Anyway, this post is starting to get way too lengthy, so I’ll write more on this topic in the next few posts. For instance, I’d like to focus on the post-WW2 period, and I’m going to see if I can search out some international data as well. But to recap – based on the simple models provided above, it seems that the optimal top marginal tax rate is somewhere around 30 percentage points greater than the current top marginal rate.

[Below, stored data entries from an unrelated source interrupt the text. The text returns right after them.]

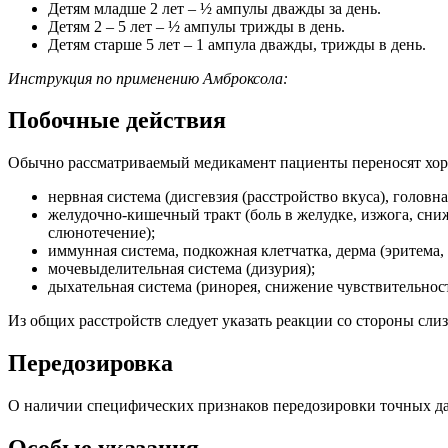
Детям младше 2 лет – ½ ампулы дважды за день.
Детям 2 – 5 лет – ½ ампулы трижды в день.
Детям старше 5 лет – 1 ампула дважды, трижды в день.
Инструкция по применению Амброксола:
Побочные действия
Обычно рассматриваемый медикамент пациенты переносят хорош
нервная система (дисгевзия (расстройство вкуса), головна
желудочно-кишечный тракт (боль в желудке, изжога, сниж
слюнотечение);
иммунная система, подкожная клетчатка, дерма (эритема,
мочевыделительная система (дизурия);
дыхательная система (ринорея, снижение чувствительност
Из общих расстройств следует указать реакции со стороны слиз
Передозировка
О наличии специфических признаков передозировки точных да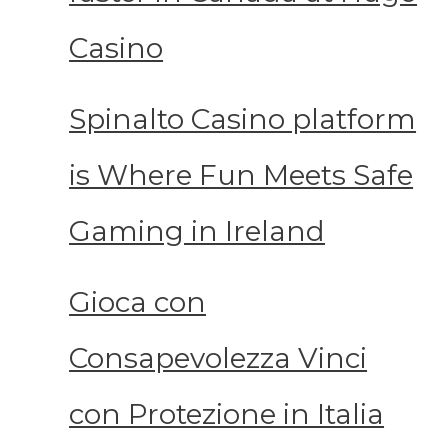
Casino
Spinalto Casino platform
is Where Fun Meets Safe
Gaming in Ireland
Gioca con
Consapevolezza Vinci
con Protezione in Italia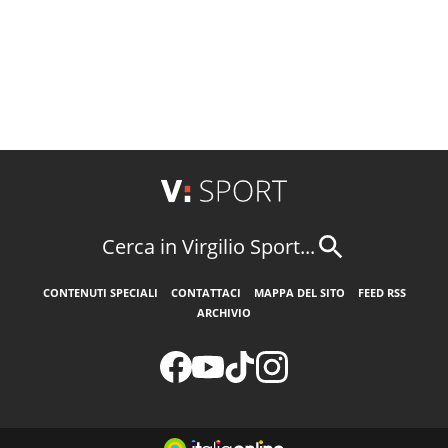
Cerca in Virgilio Sport...
CONTENUTI SPECIALI
CONTATTACI
MAPPA DEL SITO
FEED RSS
ARCHIVIO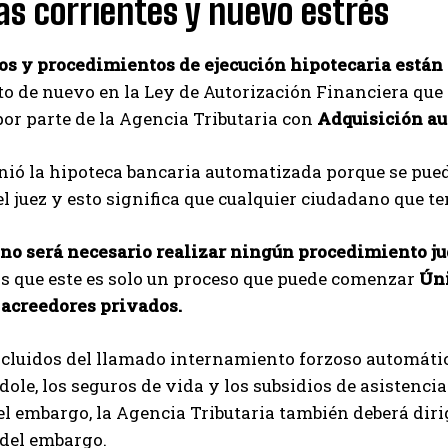
s corrientes y nuevo estrés
I've read and accept the
Privacy Policy
.
os y procedimientos de ejecución hipotecaria está
to de nuevo en la Ley de Autorización Financiera que 
Izer
por parte de la Agencia Tributaria con
Adquisición au
inió la hipoteca bancaria automatizada porque se pue
l juez y esto significa que cualquier ciudadano que t
, no será necesario realizar ningún procedimiento j
s que este es solo un proceso que puede comenzar
Úni
 acreedores privados.
luidos del llamado internamiento forzoso automático
dole, los seguros de vida y los subsidios de asistencia
el embargo, la Agencia Tributaria también deberá dirig
 del embargo.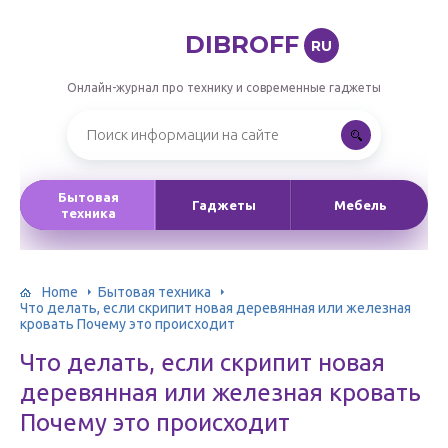
DIBROFF
RU
Онлайн-журнал про технику и современные гаджеты
Бытовая
Гаджеты
Мебель
техника
Home
Бытовая техника
Что делать, если скрипит новая деревянная или железная
кровать Почему это происходит
Что делать, если скрипит новая
деревянная или железная кровать
Почему это происходит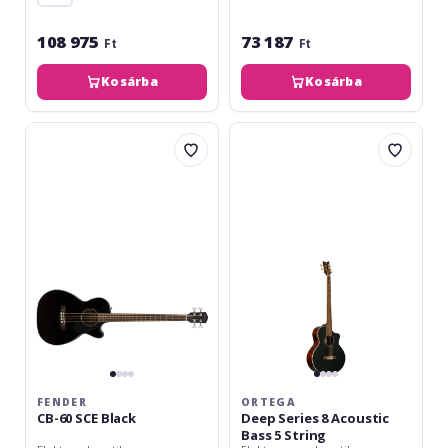
108 975
73 187
Ft
Ft
Kosárba
Kosárba
Fender
Ortega
CB-
Deep
60
Series
SCE
8
Black
Acoustic
Bass
5
String
FENDER
ORTEGA
CB-60 SCE Black
Deep Series 8 Acoustic
Bass 5 String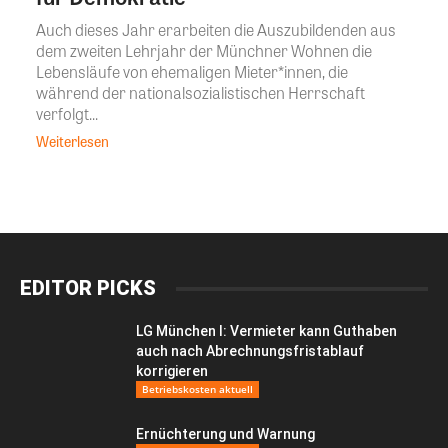
Auch dieses Jahr erarbeiten die Auszubildenden aus
dem zweiten Lehrjahr der Münchner Wohnen die
Lebensläufe von ehemaligen Mieter*innen, die
während der nationalsozialistischen Herrschaft
verfolgt...
Weiterlesen
EDITOR PICKS
LG München I: Vermieter kann Guthaben
auch nach Abrechnungsfristablauf
korrigieren
Betriebskosten aktuell
Ernüchterung und Warnung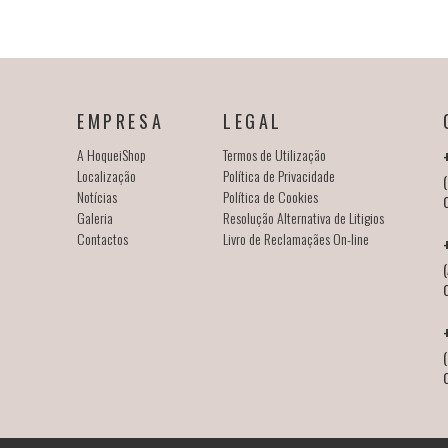
EMPRESA
LEGAL
A HoqueiShop
Termos de Utilização
Localização
Política de Privacidade
(
Notícias
Política de Cookies
Galeria
Resolução Alternativa de Litigios
Contactos
Livro de Reclamaçães On-line
(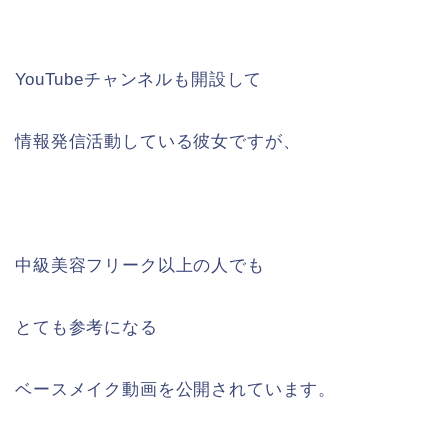
YouTubeチャンネルも開設して
情報発信活動している彼女ですが、
中級美容フリーク以上の人でも
とても参考になる
ベースメイク動画を公開されています。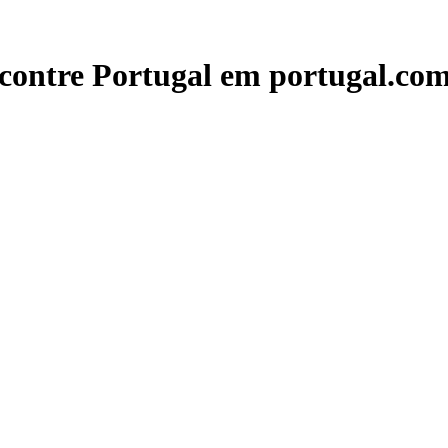
contre Portugal em portugal.com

The recent agreement to keep the top marginal rate where it is will cost us all through slower economic growth.

As always, if you want my spreadsheet, drop me a line. I’m at my name, with a period between the mike and my last name, all at gmail.com.

It occurs to me that I should probably explain why I used taxes at time t to explain growth from t to t+1, rather than using taxes at time t+1. (E.g., taxes in 1974 are used to explain growth from 1974 to 1975, and not to explain growth from 1973 to 1974.) Some might argue, after all, that that taxes affect growth that year, and not in the following year. There are several reasons I made the choice I did:

1. When changes to the tax code affecting a given year are made, they are typically made well after the start of the year they affect.

2. Most people don’t settle up on taxes owed in one year until the next year. (Taxes are due in April.)

3. Causation – I wanted to make sure I did not set up a model explaining tax rates using growth rather than the other way around.

4. It works better. For giggles, before I wrote this line, I checked. The fit is actually better, and the significance of the explanatory variables is a bit higher the way I did it.